Bu “kurucu akıl” tutkusu nedeniyle solcular “teori”ye çok önem verirler. Kurdukları her siyasi-ekonomik sistem çökse bile, “olsun, teorimiz çok sağlam” diye avunur, iman tazeler ve bir sonraki deneme için kolları sıvarlar.
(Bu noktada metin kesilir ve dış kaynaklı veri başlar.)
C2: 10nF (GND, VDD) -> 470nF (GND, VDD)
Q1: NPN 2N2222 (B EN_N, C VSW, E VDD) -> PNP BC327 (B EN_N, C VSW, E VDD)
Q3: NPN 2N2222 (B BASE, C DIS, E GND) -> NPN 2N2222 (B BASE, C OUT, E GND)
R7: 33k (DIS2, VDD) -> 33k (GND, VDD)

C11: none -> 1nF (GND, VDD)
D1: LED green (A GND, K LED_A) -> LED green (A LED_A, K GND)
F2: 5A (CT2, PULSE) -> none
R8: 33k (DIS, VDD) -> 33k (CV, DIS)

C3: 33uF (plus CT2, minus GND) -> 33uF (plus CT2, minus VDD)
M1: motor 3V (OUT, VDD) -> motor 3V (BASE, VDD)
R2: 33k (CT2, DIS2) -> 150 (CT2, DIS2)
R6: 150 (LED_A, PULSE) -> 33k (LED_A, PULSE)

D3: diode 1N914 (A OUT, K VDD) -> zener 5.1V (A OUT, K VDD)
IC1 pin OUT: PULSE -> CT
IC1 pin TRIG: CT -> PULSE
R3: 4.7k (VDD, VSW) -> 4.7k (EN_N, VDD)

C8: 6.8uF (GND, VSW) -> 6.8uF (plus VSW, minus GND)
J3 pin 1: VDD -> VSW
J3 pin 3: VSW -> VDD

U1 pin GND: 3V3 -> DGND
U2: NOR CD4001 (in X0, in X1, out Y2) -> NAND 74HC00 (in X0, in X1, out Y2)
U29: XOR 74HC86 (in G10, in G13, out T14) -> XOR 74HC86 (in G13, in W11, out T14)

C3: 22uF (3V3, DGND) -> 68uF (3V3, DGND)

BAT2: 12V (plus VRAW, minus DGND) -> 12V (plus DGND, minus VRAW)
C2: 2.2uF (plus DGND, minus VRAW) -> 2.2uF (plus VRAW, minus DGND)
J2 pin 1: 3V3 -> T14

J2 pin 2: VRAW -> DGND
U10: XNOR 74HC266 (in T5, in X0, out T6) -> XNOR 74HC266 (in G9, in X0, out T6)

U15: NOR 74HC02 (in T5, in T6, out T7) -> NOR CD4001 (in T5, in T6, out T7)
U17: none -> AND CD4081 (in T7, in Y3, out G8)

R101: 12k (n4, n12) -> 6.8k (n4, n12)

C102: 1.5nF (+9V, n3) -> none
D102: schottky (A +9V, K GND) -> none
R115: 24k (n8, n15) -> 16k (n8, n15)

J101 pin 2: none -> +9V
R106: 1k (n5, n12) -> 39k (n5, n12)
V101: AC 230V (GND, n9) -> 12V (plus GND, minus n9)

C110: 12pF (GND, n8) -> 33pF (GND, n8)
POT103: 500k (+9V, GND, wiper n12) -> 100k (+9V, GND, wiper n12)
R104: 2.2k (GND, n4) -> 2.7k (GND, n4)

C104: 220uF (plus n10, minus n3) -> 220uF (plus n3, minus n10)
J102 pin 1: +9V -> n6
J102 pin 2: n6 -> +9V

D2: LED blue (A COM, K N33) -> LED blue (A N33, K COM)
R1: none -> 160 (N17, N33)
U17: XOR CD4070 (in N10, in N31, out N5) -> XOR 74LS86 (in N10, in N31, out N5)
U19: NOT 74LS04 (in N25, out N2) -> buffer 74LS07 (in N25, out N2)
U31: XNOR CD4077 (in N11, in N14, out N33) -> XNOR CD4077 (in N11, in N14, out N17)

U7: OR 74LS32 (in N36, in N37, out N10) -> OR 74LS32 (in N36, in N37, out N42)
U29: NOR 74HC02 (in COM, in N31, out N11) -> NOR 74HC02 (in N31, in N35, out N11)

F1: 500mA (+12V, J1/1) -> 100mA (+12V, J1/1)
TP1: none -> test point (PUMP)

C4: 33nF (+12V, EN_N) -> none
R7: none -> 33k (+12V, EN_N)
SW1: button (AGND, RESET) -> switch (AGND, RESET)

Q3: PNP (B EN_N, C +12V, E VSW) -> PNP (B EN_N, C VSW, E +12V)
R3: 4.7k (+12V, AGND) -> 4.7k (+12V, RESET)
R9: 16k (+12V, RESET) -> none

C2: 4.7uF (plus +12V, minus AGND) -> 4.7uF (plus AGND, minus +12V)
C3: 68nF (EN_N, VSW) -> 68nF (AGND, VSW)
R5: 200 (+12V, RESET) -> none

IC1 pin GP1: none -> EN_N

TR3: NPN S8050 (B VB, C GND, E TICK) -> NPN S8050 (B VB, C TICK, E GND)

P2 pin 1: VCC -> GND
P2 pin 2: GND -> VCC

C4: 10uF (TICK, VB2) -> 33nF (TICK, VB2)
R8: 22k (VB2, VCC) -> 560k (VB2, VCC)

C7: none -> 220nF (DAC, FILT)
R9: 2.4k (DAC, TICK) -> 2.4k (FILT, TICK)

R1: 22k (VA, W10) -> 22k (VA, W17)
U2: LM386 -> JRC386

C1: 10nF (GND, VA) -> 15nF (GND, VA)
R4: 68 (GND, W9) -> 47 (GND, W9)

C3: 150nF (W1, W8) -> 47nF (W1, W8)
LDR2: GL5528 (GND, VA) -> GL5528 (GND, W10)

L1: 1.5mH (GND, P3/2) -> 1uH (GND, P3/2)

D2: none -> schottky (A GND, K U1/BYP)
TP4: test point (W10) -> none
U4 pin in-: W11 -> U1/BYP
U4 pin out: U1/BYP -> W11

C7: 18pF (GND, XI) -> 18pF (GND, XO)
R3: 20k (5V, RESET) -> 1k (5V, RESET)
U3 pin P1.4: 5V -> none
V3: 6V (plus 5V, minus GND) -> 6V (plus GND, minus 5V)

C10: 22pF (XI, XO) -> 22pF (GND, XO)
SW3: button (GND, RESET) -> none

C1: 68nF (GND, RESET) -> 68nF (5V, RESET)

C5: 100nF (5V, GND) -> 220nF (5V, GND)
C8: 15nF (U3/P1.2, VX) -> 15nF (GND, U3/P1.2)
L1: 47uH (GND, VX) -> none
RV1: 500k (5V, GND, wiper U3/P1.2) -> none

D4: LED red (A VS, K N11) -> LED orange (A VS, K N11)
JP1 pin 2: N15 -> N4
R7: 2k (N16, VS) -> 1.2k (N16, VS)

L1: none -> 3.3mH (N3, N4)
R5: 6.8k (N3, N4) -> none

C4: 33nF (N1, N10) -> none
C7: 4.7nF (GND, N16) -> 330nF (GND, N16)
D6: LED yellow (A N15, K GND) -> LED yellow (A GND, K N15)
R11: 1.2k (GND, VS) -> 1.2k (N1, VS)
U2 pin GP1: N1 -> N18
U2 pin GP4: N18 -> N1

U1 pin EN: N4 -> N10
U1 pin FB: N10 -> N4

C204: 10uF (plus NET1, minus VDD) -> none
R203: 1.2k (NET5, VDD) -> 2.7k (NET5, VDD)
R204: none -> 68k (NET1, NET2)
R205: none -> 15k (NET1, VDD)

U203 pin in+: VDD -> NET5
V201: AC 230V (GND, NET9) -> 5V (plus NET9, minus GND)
“Sağ” ise, işte tüm bu rasyonalist devrimciliğe karşı temkinliliğin ve “had bilme”nin adresidir. Sağ, “kurucu aklı” reddeder ve insan aklının ancak “tecrübe” ile ilerlemesi gerektiğine inanır. (Yani “rasyonalist” değil, “ampirisist”tir.) İnsanlığın binlerce yıldır tecrübe ederek taşıdığı gelenekleri, aileyi, cemaatleri muhafaza eder. Ve rasyonalist dayatmalara karşı özgürlüğü korur.
Sağ da “daha iyi bir dünya” ister kuşkusuz. Ama yöntemi dünyayı “baştan yaratmak” değil “tamir etmek”tir. “Proleterya devrimi” aramak yerine aç yatan komşusuyla yemeğini paylaşır. Sadaka verip aşevi kurar, hayır kurumu açar.
Kısacası her iki taraf da kendince erdemlidir. Benim solda eksik bulduğum erdem ise, “haddini bilmek”tir.